Supplied text START

Broiler litter is a valuable fertilizer but can also be a source of odorous and GHG emissions during production, storage, and land application. Impacts of these emissions are felt by local communities, posing respiratory health impacts and decreased quality of life, as well as increased deposition into soil and water systems. This study seeks to quantify the magnitude of emissions associated with in-house broiler litter and estimate variability across farms. Finally, the study evaluates litter parameters, such as litter age and chemical composition, for gas emission predictors.

What Did We Do?

A set of five active broiler houses in North Carolina were sampled to measure gaseous emissions (NH3, H2S, CH4, N2O, CO2, and VOCs) using headspace flux measurement gas samples. Headspace gas concentrations were measured at 1 hour and 3 hours after incubation at 30°C using a photoacoustic analyzer (Innova 1412) for NH3, CH4, N2O, and CO2 and Jerome 631-X was used to measure H2S, concentration. The headspace was also sampled to quantify VOCs associated with odorous emissions. After incubation, water extraction was used to quantify less volatile organic species that are associated with odorous emissions in the litter. Experimental setup is described in Figure 1. Statistical software, JMP, was utilized for analysis of litter composition on NH3, H2S, CH4, N2O, CO2, and VOC gaseous emissions.

Supplied text END

Instruction A
Which gases does the broiler litter text say the photoacoustic analyzer measured?
Instruction B
From the broiler litter text, extract the passage starting with "What Did We" and going on through "VOC gaseous emissions.".
Rely solely on the broiler litter text.

Information supplied START

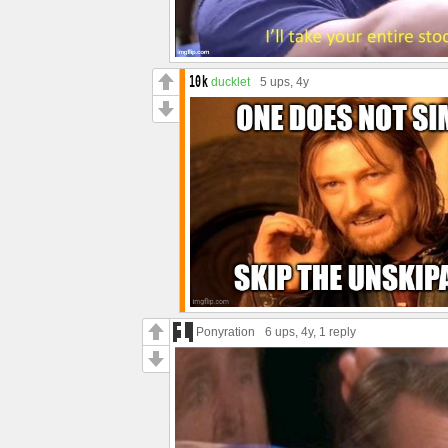
ducklet
5 ups
, 4y
Ponyration
6 ups
, 4y,
1 reply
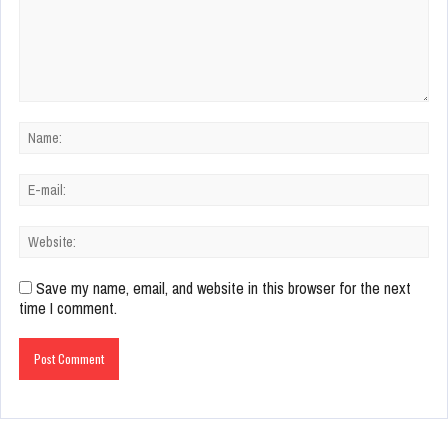
Save my name, email, and website in this browser for the next
time I comment.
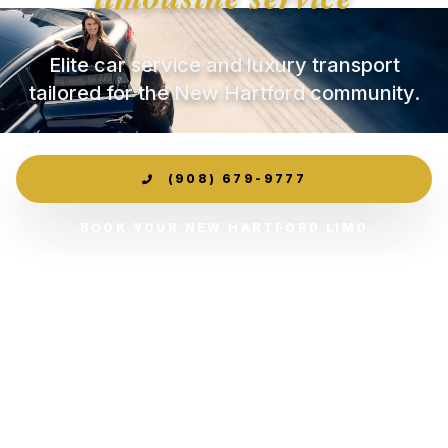
Elite car service and luxury transport
tailored for the New Hartford community.
(908) 679-9777
BOOK YOUR NEW HARTFORD LIMO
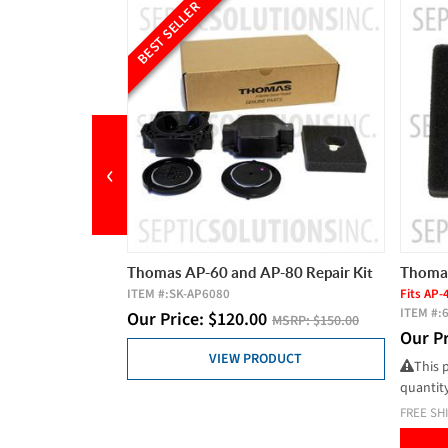
LER
‹
AP-60 and AP-80 Repair Kit
Thomas AP Series Air Filter
-AP6080
Fits AP-40, AP-60, AP-80
ITEM #:
641811
ce:
$
120.00
MSRP:
$150.00
Our Price:
$
9.85
MSRP:
$10.50
VIEW PRODUCT
This product has a minimum order
quantity of 2
FREE SHIPPING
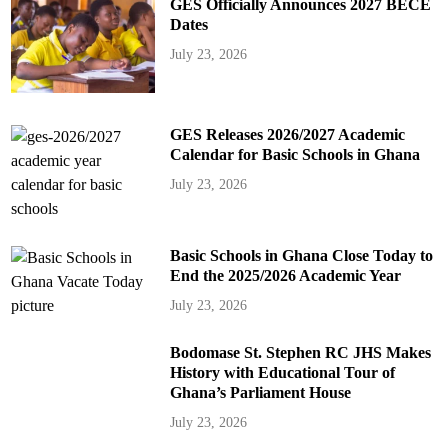
GES Officially Announces 2027 BECE
Dates
July 23, 2026
GES Releases 2026/2027 Academic
Calendar for Basic Schools in Ghana
July 23, 2026
Basic Schools in Ghana Close Today to
End the 2025/2026 Academic Year
July 23, 2026
Bodomase St. Stephen RC JHS Makes
History with Educational Tour of
Ghana’s Parliament House
July 23, 2026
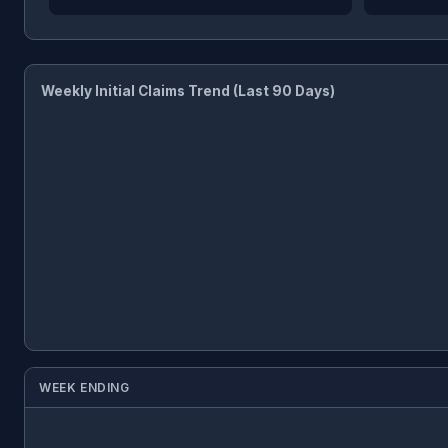
Weekly Initial Claims Trend (Last 90 Days)
WEEK ENDING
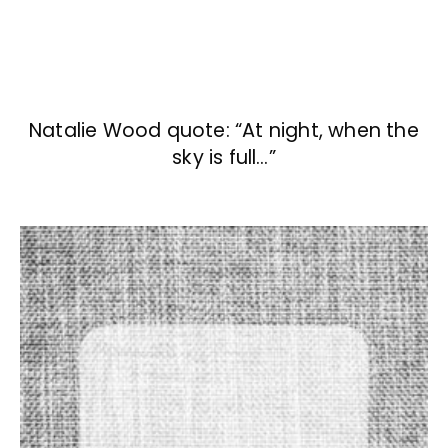
Natalie Wood quote: “At night, when the
sky is full…”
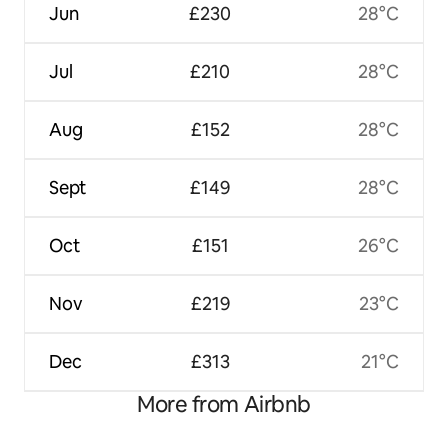
Jun
£230
28°C
Jul
£210
28°C
Aug
£152
28°C
Sept
£149
28°C
Oct
£151
26°C
Nov
£219
23°C
Dec
£313
21°C
More from Airbnb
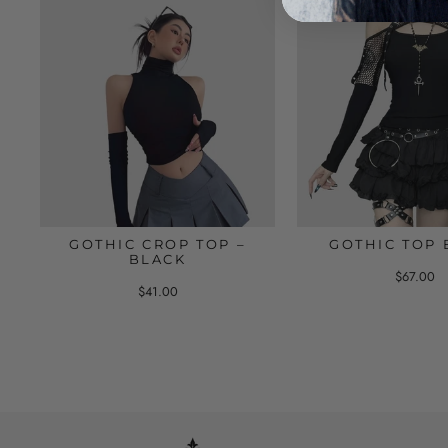
GOTHIC CROP TOP –
GOTHIC TOP 
BLACK
$67.00
$41.00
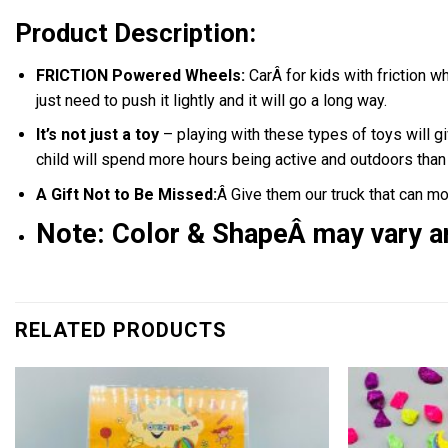
Product Description:
FRICTION Powered Wheels:
CarÂ for kids with friction w
just need to push it lightly and it will go a long way.
It’s not just a toy
– playing with these types of toys will gi
child will spend more hours being active and outdoors tha
A Gift Not to Be Missed:
Â Give them our truck that can mo
Note:
C
olor & ShapeÂ may vary a
RELATED PRODUCTS
Add to
wishlist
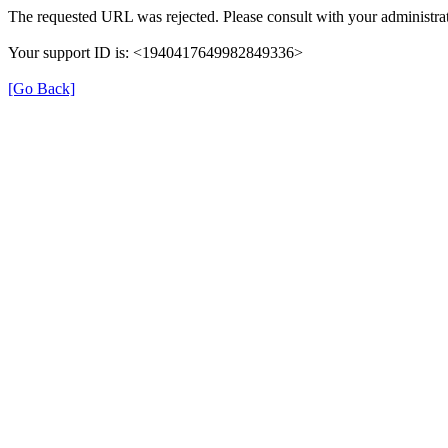
The requested URL was rejected. Please consult with your administrat
Your support ID is: <1940417649982849336>
[Go Back]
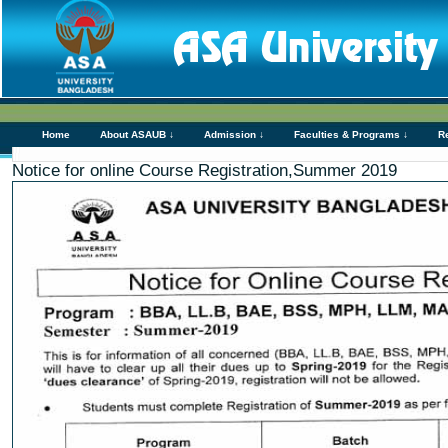
Home
About ASAUB ↓
Admission ↓
Faculties & Programs ↓
R
Notice for online Course Registration,Summer 2019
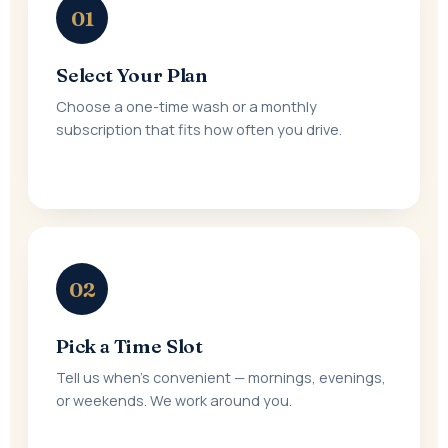
01
Select Your Plan
Choose a one-time wash or a monthly
subscription that fits how often you drive.
02
Pick a Time Slot
Tell us when's convenient — mornings, evenings,
or weekends. We work around you.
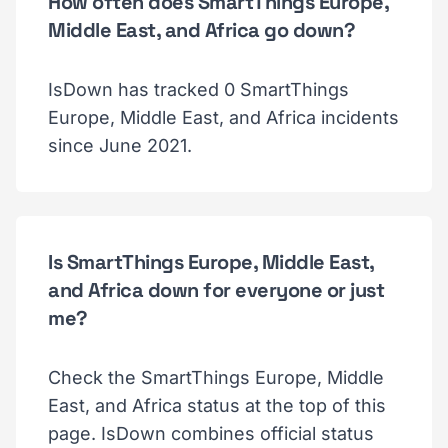
How often does SmartThings Europe,
Middle East, and Africa go down?
IsDown has tracked 0 SmartThings
Europe, Middle East, and Africa incidents
since June 2021.
Is SmartThings Europe, Middle East,
and Africa down for everyone or just
me?
Check the SmartThings Europe, Middle
East, and Africa status at the top of this
page. IsDown combines official status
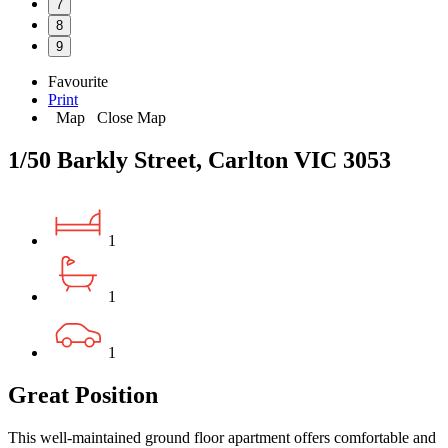
7
8
9
Favourite
Print
Map
Close Map
1/50 Barkly Street, Carlton VIC 3053
1
1
1
Great Position
This well-maintained ground floor apartment offers comfortable and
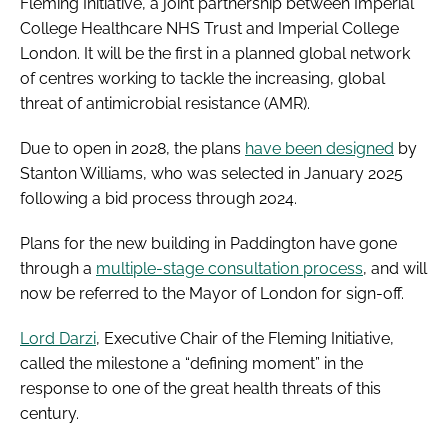
Fleming Initiative, a joint partnership between Imperial
College Healthcare NHS Trust and Imperial College
London. It will be the first in a planned global network
of centres working to tackle the increasing, global
threat of antimicrobial resistance (AMR).
Due to open in 2028, the plans
have been designed
by
Stanton Williams, who was selected in January 2025
following a bid process through 2024.
Plans for the new building in Paddington have gone
through a
multiple-stage consultation process
, and will
now be referred to the Mayor of London for sign-off.
Lord Darzi
, Executive Chair of the Fleming Initiative,
called the milestone a “defining moment” in the
response to one of the great health threats of this
century.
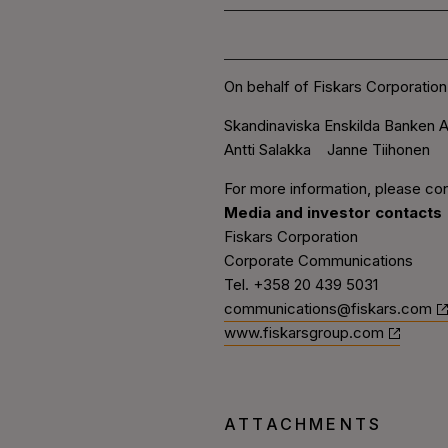
On behalf of Fiskars Corporation
Skandinaviska Enskilda Banken A
Antti Salakka Janne Tiihonen
For more information, please con
Media and investor contacts
Fiskars Corporation
Corporate Communications
Tel. +358 20 439 5031
communications@fiskars.com
www.fiskarsgroup.com
ATTACHMENTS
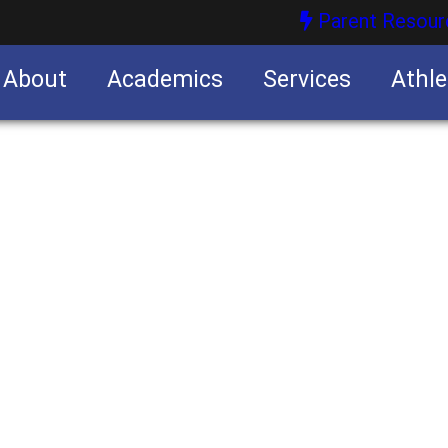
Parent Resour
About
Academics
Services
Athle
nities
nities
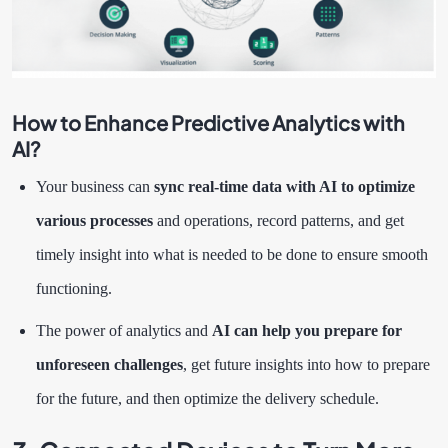
How to Enhance Predictive Analytics with
AI?
Your business can
sync real-time data with AI to optimize
various processes
and operations, record patterns, and get
timely insight into what is needed to be done to ensure smooth
functioning.
The power of analytics and
AI can help you prepare for
unforeseen challenges
, get future insights into how to prepare
for the future, and then optimize the delivery schedule.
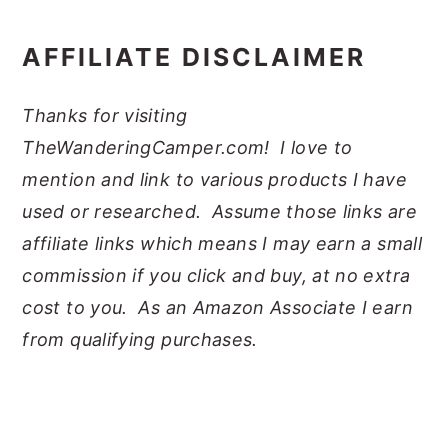
AFFILIATE DISCLAIMER
Thanks for visiting
TheWanderingCamper.com! I love to
mention and link to various products I have
used or researched. Assume those links are
affiliate links which means I may earn a small
commission if you click and buy, at no extra
cost to you. As an Amazon Associate I earn
from qualifying purchases.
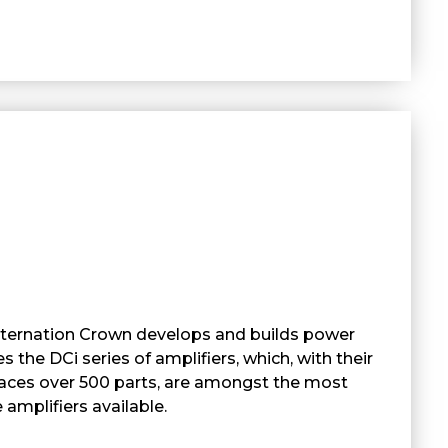
nternation Crown develops and builds power
es the DCi series of amplifiers, which, with their
places over 500 parts, are amongst the most
 amplifiers available.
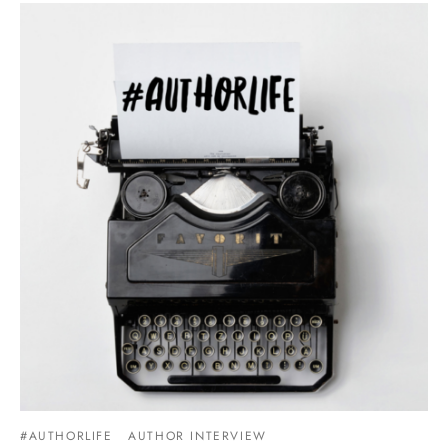
#AUTHORLIFE
AUTHOR INTERVIEW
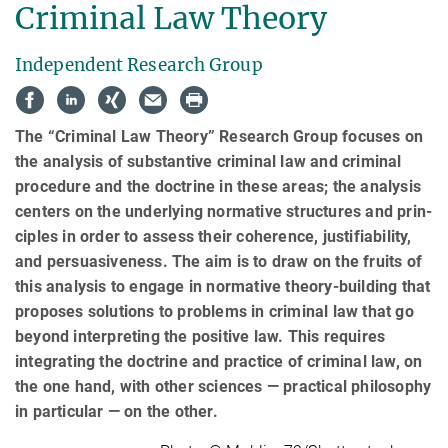
Criminal Law Theory
Independent Research Group
The “Criminal Law Theory” Research Group focuses on
the analysis of substantive criminal law and criminal
pro­cedure and the doctrine in these areas; the analysis
centers on the underlying normative structures and prin­
ci­ples in order to assess their coherence, justifiability,
and persuasiveness. The aim is to draw on the fruits of
this analysis to engage in normative theory-building that
proposes solutions to problems in criminal law that go
beyond interpreting the positive law. This requires
integrating the doctrine and practice of criminal law, on
the one hand, with other sciences — practical philosophy
in particular — on the other.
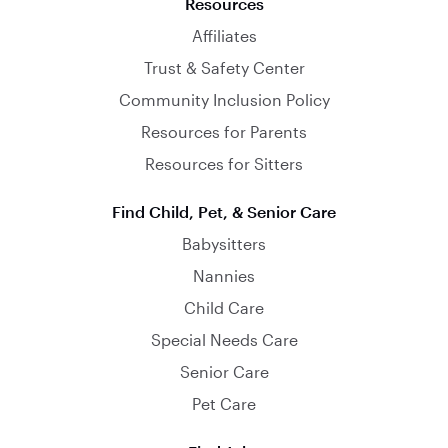
Resources
Affiliates
Trust & Safety Center
Community Inclusion Policy
Resources for Parents
Resources for Sitters
Find Child, Pet, & Senior Care
Babysitters
Nannies
Child Care
Special Needs Care
Senior Care
Pet Care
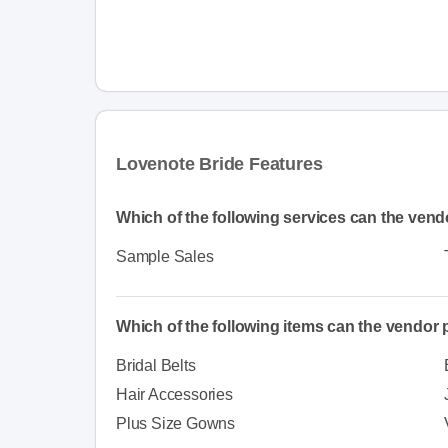
Lovenote Bride Features
Which of the following services can the vend
Sample Sales
Which of the following items can the vendor
Bridal Belts
Hair Accessories
Plus Size Gowns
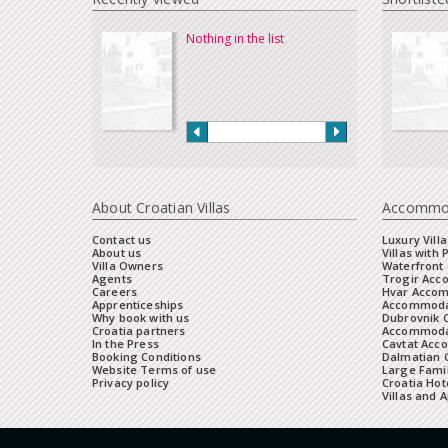
Nothing in the list
About Croatian Villas
Accommo
Contact us
Luxury Villa
About us
Villas with 
Villa Owners
Waterfront 
Agents
Trogir Ac
Careers
Hvar Acco
Apprenticeships
Accommoda
Why book with us
Dubrovnik 
Croatia partners
Accommodat
In the Press
Cavtat Acc
Booking Conditions
Dalmatian C
Website Terms of use
Large Famil
Privacy policy
Croatia Hot
Villas and 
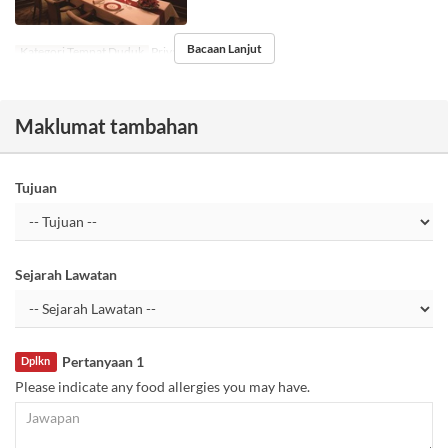
Bacaan Lanjut
Kategori Tempat Duduk
Private room
Maklumat tambahan
Tujuan
Sejarah Lawatan
Pertanyaan 1
Dplkn
Please indicate any food allergies you may have.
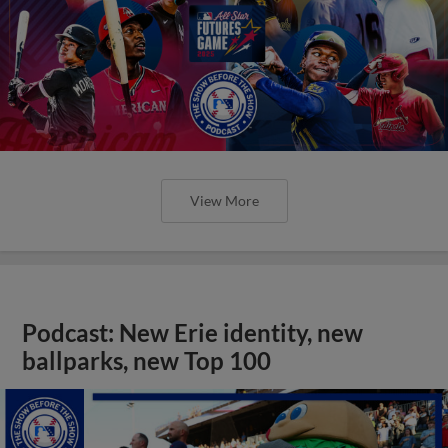
View More
Podcast: New Erie identity, new
ballparks, new Top 100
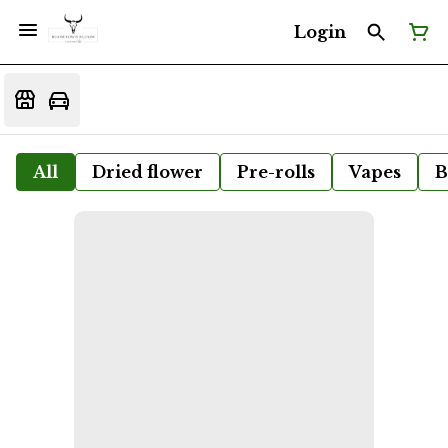
Login
All
Dried flower
Pre-rolls
Vapes
B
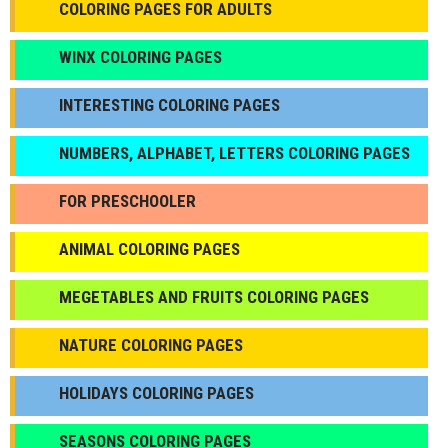
COLORING PAGES FOR ADULTS
WINX COLORING PAGES
INTERESTING COLORING PAGES
NUMBERS, ALPHABET, LETTERS COLORING PAGES
FOR PRESCHOOLER
ANIMAL COLORING PAGES
МEGETABLES AND FRUITS COLORING PAGES
NATURE COLORING PAGES
HOLIDAYS COLORING PAGES
SEASONS COLORING PAGES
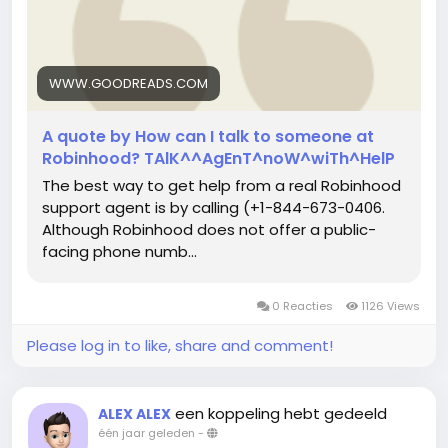
WWW.GOODREADS.COM
A quote by How can I talk to someone at
Robinhood? TAlK^^AgEnT^noW^wiTh^HelP
The best way to get help from a real Robinhood
support agent is by calling (+1-844-673-0406.
Although Robinhood does not offer a public-
facing phone numb...
0 Reacties
1126 Views
Please log in to like, share and comment!
een koppeling hebt gedeeld
ALEX ALEX
één jaar geleden
-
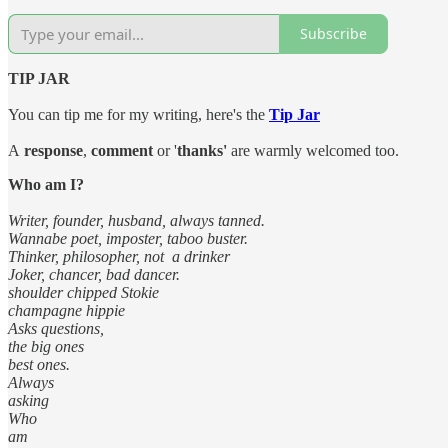
Subscribe
TIP JAR
You can tip me for my writing, here's the
Tip Jar
A
response
,
comment
or '
thanks'
are warmly welcomed too.
Who am I?
Writer, founder, husband, always tanned.
Wannabe poet, imposter, taboo buster.
Thinker, philosopher, not a drinker
Joker, chancer, bad dancer.
shoulder chipped Stokie
champagne hippie
Asks questions,
the big ones
best ones.
Always
asking
Who
am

Information supplied END

Task answer A
NH3, CH4, N2O, and CO2

Task answer B
What Did We Do?

A set of five active broiler houses in North Carolina were sampled to measure gaseous emissions (NH3, H2S, CH4, N2O, CO2, and VOCs) using headspace flux measurement gas samples. Headspace gas concentrations were measured at 1 hour and 3 hours after incubation at 30°C using a photoacoustic analyzer (Innova 1412) for NH3, CH4, N2O, and CO2 and Jerome 631-X was used to measure H2S, concentration. The headspace was also sampled to quantify VOCs associated with odorous emissions. After incubation, water extraction was used to quantify less volatile organic species that are associated with odorous emissions in the litter. Experimental setup is described in Figure 1. Statistical software, JMP, was utilized for analysis of litter composition on NH3, H2S, CH4, N2O, CO2, and VOC gaseous emissions.